Additional ASRS scoring reference

WHO ASRS Questionnaire (PDF)

Disclaimer

This summary is for informational purposes only. HiBoop does not provide diagnostic interpretation. The ASRS v1.1 should be used by trained professionals as part of a comprehensive assessment process.

This tool is not a substitute for professional diagnosis.

Permissions

The ASRS v1.1 is owned by the World Health Organization and Kessler et al. It is free to use in clinical and research settings, though full reproduction of item text may require WHO acknowledgment or permission. Cite the official WHO/Kessler publications when referencing the scale.

Source:

https://www.hcp.med.harvard.edu/ncs/asrs.php

https://www.cdc.gov/ncbddd/adhd/documents/asrs-v1.1.pdf

Frequently Asked Questions

Can the ASRS be used for diagnosis?

No—it is a screening tool. A full diagnostic assessment is required to confirm ADHD.

What is the ASRS v1.1?

The ASRS v1.1 is a screening tool for adult ADHD symptoms.

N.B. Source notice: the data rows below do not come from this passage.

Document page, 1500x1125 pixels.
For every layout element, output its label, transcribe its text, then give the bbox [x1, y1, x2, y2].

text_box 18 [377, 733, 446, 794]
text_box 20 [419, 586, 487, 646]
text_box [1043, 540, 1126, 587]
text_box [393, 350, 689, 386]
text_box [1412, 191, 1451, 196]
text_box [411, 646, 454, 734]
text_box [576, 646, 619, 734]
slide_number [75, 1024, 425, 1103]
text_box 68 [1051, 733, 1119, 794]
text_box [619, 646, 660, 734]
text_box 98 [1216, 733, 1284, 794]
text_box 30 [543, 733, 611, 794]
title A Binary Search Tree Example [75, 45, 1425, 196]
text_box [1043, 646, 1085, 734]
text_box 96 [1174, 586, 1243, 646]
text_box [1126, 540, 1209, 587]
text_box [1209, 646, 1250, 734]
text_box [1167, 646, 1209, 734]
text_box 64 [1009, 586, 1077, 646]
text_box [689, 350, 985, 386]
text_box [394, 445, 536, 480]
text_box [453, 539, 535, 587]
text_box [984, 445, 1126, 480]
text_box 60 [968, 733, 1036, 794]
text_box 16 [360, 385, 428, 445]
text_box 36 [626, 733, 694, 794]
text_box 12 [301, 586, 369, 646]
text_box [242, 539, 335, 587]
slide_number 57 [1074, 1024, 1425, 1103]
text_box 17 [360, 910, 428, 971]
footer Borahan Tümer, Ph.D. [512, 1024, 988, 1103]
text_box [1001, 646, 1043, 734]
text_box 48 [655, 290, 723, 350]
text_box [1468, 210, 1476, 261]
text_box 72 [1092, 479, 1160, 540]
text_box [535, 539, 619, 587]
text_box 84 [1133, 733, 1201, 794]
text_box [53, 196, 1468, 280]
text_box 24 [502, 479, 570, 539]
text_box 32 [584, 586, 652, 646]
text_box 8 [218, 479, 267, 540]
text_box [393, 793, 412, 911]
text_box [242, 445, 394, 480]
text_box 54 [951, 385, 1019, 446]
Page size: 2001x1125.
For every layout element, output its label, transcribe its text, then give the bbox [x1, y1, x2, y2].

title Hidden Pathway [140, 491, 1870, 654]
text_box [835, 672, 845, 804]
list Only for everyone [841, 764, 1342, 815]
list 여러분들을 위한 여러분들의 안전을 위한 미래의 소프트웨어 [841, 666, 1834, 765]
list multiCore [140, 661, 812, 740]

Is Part A enough for screening?

Yes. Part A is the validated 6-item screener; Part B adds depth but not cutoff scoring.

Can clinicians repeat the ASRS over time?

Yes — it is frequently used for monitoring treatment response (e.g., medication or therapy).

How long does it take to complete?

Usually 3–5 minutes.

Can results be used in workplace or accommodations assessments?

They can inform conversations but must be supplemented with clinical evaluation and functional assessment.